Anthony Burgess, 1962

As recommended by: NewZealandTown and enuffrope

An accomplished parody by NewZealandTown draws attention to an important ommission: “Viddy this bezoomy list. Why if only it included a real horrorshow novel, I’d be creeching from the roof.” The masterful linguistic inventions in A Clockwork Orange created a unique list of quotable phrases that saw almost excessive take-up in the 70s and 80s. From “droogs” to “horrorshow” to “o my brothers”, the slurs of Alex and his friends have been kicked around and printed on to T-shirts for as long as most of us can remember.

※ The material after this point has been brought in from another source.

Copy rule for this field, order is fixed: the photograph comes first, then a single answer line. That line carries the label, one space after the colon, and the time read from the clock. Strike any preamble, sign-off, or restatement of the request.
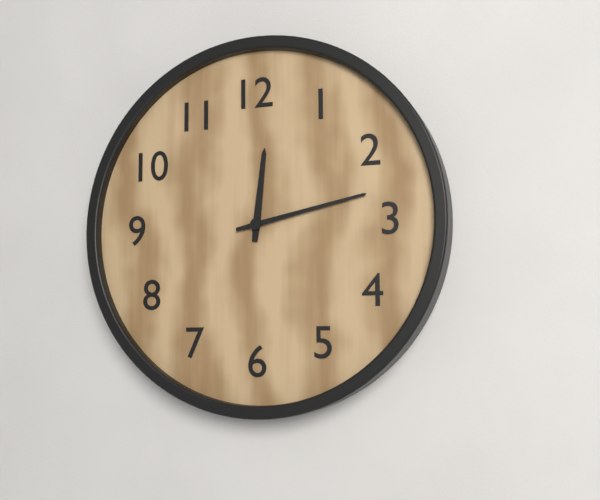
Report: 12:13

The Picture of Dorian Gray

Oscar Wilde, 1890

As recommended by: jamesdrodger, jez37med, Adamastor and alfieburgh

His only novel, The Picture of Dorian Gray is more sobering than Oscar Wilde’s other works. The hubristic decline of the novel’s hero casts a mournful shadow over Wilde’s writing, which instead becomes the source of near-proverbial truth-telling: “to define is to limit”; “nowadays people know the price of everything and the value of nothing”. Jamesdrodger remembers a horribly ironic quote from one of Dorian’s ardent admirers: “The curves of your lips rewrite history”.

The Princess Bride

William Goldman, 1973

As recommended by: JackSlater and munquinight

JackSlater and munquinight both nominate the same quote from fantasy novel The Princess Bride: “Hello, my name is Inigo Montoya. You killed my father. Prepare to die.” The book’s no-nonsense tone has been a hit with teenagers and adults, and it has inspired a film, orchestral suite and computer game. Last year it was even turned into a board game, The Princess Bride Prepare To Die!. In it players pick cards to construct sentences that mimic Montoya’s line above (eg. “Hello, my name is James Blunt. You dissed my upbringing. Prepare to die”).

Anna Karenina

Leo Tolstoy, 1877

As recommended by: NorthUist77

Tolstoy’s weighty exploration of familial love charts the imaginative withdrawal of an aristocratic woman faced with unbearable pain and loss. Anna’s isolation produces philosophical reflections that are often quoted as universal wisdom, but work best when taken in context. NorthUist77 remembers the novel’s famous opening line: “All happy familes are alike; each unhappy family is unhappy in its own way.”

Harry Potter

JK Rowling, 1997 - 2007

As recommended by: ArtemisiaB

It is difficult to underestimate the quotability of the Harry Potter books, which have produced unforgettable spells, immortal characters and plenty of healthy truisms. ArtemisiaB recommends one of the latter: “It is our choices, Harry, that show what we truly are, far more than our abilities.”

On the Road

Jack Kerouac, 1957

As recommended by: Kerocusack

One of the single most quoted lines from a novel, and the inspiration behind Katy Perry’s No 1 single Firework, this quotation from Jack Kerouac’s On the Road stands alone as a beautiful piece of writing: “The only people for me are the mad ones, the ones who are mad to live, mad to talk, mad to be saved, desirous of everything at the same time, the ones who never yawn or say a commonplace thing but burn, burn, burn like fabulous yellow roman candles exploding like spiders across the stars.” Thank you to Kerocusack for pointing it out.

Lolita

Vladimir Nabokov, 1955

As recommended by: crazeecracka and Dragonluck

Vladimir Nabokov’s Lolita is responsible for some singly breathtaking descriptions, not least of all the famous opening line: “Lolita, light of my life, fire of my loins.” Dragonluck selects a more comprehensive example of the tortured contradictions that produce the novel’s beauty: “Despite our tiffs, despite her nastiness, despite all the fuss and faces she made, and the vulgarity, and the danger, and the horrible hopelessness of it all, I still dwelled deep in my elected paradise – a paradise whose skies were the colour of hell-flames – but still a paradise.”

The Leopard

Giuseppe Tomasi di Lampedusa, 1958

As recommended by: HouseofTiles

Not always thought of as the most quotable or succinct book, The Leopard is rightly recognised by HouseofTiles for the insightfulness of quotations we do remember – for example, “If we want things to stay as they are, things will have to change.” As the Salina family are faced with upheaval in 19th-century Sicily, Lampedusa gives his reader plenty of bitter food for thought: “Of course, love: flames for a year, ashes for 30.”